- [Goal of the exercise]: Recast the lines of the listing below as a JSON list of strings with one string per line, starting from the line containing "pose: elev=8.5 azim=241.2" and going through the last line of the listing, both included. Leave out any blank lines.

(Data records)
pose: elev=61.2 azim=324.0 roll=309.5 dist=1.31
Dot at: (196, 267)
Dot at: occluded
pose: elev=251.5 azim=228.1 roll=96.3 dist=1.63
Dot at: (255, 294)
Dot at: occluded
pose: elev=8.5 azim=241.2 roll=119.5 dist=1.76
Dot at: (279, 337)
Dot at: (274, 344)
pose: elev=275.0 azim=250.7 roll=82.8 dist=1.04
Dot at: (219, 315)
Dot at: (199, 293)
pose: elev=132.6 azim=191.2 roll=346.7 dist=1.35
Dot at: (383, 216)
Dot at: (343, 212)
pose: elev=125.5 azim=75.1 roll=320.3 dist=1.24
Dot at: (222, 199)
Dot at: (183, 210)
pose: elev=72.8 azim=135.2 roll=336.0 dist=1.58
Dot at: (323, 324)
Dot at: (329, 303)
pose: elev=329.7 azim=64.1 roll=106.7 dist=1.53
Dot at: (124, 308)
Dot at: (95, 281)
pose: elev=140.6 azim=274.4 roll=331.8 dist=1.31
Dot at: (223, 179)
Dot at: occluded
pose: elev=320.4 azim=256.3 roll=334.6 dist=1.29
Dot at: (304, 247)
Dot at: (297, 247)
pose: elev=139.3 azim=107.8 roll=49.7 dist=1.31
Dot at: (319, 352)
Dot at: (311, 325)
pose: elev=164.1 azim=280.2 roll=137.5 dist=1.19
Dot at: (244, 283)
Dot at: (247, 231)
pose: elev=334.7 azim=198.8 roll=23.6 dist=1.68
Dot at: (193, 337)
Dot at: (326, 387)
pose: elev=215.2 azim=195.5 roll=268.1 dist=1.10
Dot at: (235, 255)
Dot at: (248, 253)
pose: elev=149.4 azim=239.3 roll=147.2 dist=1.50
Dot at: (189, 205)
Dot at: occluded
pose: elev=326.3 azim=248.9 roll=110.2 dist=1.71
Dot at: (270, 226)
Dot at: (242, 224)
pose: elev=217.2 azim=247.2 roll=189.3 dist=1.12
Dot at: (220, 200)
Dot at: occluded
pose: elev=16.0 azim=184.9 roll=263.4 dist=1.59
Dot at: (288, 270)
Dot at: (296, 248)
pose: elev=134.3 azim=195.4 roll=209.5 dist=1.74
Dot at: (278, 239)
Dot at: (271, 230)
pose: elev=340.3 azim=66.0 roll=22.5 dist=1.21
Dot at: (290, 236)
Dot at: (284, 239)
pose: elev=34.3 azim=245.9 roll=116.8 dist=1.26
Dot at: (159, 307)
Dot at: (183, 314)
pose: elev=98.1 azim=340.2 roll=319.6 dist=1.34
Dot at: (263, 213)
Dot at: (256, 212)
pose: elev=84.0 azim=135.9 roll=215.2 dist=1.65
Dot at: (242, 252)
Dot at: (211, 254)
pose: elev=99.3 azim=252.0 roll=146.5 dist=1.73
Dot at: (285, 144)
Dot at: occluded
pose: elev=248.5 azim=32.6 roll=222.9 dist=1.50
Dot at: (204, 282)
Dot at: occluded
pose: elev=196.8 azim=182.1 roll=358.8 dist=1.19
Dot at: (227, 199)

- [Answer to this task]:
[
  "pose: elev=8.5 azim=241.2 roll=119.5 dist=1.76",
  "Dot at: (279, 337)",
  "Dot at: (274, 344)",
  "pose: elev=275.0 azim=250.7 roll=82.8 dist=1.04",
  "Dot at: (219, 315)",
  "Dot at: (199, 293)",
  "pose: elev=132.6 azim=191.2 roll=346.7 dist=1.35",
  "Dot at: (383, 216)",
  "Dot at: (343, 212)",
  "pose: elev=125.5 azim=75.1 roll=320.3 dist=1.24",
  "Dot at: (222, 199)",
  "Dot at: (183, 210)",
  "pose: elev=72.8 azim=135.2 roll=336.0 dist=1.58",
  "Dot at: (323, 324)",
  "Dot at: (329, 303)",
  "pose: elev=329.7 azim=64.1 roll=106.7 dist=1.53",
  "Dot at: (124, 308)",
  "Dot at: (95, 281)",
  "pose: elev=140.6 azim=274.4 roll=331.8 dist=1.31",
  "Dot at: (223, 179)",
  "Dot at: occluded",
  "pose: elev=320.4 azim=256.3 roll=334.6 dist=1.29",
  "Dot at: (304, 247)",
  "Dot at: (297, 247)",
  "pose: elev=139.3 azim=107.8 roll=49.7 dist=1.31",
  "Dot at: (319, 352)",
  "Dot at: (311, 325)",
  "pose: elev=164.1 azim=280.2 roll=137.5 dist=1.19",
  "Dot at: (244, 283)",
  "Dot at: (247, 231)",
  "pose: elev=334.7 azim=198.8 roll=23.6 dist=1.68",
  "Dot at: (193, 337)",
  "Dot at: (326, 387)",
  "pose: elev=215.2 azim=195.5 roll=268.1 dist=1.10",
  "Dot at: (235, 255)",
  "Dot at: (248, 253)",
  "pose: elev=149.4 azim=239.3 roll=147.2 dist=1.50",
  "Dot at: (189, 205)",
  "Dot at: occluded",
  "pose: elev=326.3 azim=248.9 roll=110.2 dist=1.71",
  "Dot at: (270, 226)",
  "Dot at: (242, 224)",
  "pose: elev=217.2 azim=247.2 roll=189.3 dist=1.12",
  "Dot at: (220, 200)",
  "Dot at: occluded",
  "pose: elev=16.0 azim=184.9 roll=263.4 dist=1.59",
  "Dot at: (288, 270)",
  "Dot at: (296, 248)",
  "pose: elev=134.3 azim=195.4 roll=209.5 dist=1.74",
  "Dot at: (278, 239)",
  "Dot at: (271, 230)",
  "pose: elev=340.3 azim=66.0 roll=22.5 dist=1.21",
  "Dot at: (290, 236)",
  "Dot at: (284, 239)",
  "pose: elev=34.3 azim=245.9 roll=116.8 dist=1.26",
  "Dot at: (159, 307)",
  "Dot at: (183, 314)",
  "pose: elev=98.1 azim=340.2 roll=319.6 dist=1.34",
  "Dot at: (263, 213)",
  "Dot at: (256, 212)",
  "pose: elev=84.0 azim=135.9 roll=215.2 dist=1.65",
  "Dot at: (242, 252)",
  "Dot at: (211, 254)",
  "pose: elev=99.3 azim=252.0 roll=146.5 dist=1.73",
  "Dot at: (285, 144)",
  "Dot at: occluded",
  "pose: elev=248.5 azim=32.6 roll=222.9 dist=1.50",
  "Dot at: (204, 282)",
  "Dot at: occluded",
  "pose: elev=196.8 azim=182.1 roll=358.8 dist=1.19",
  "Dot at: (227, 199)"
]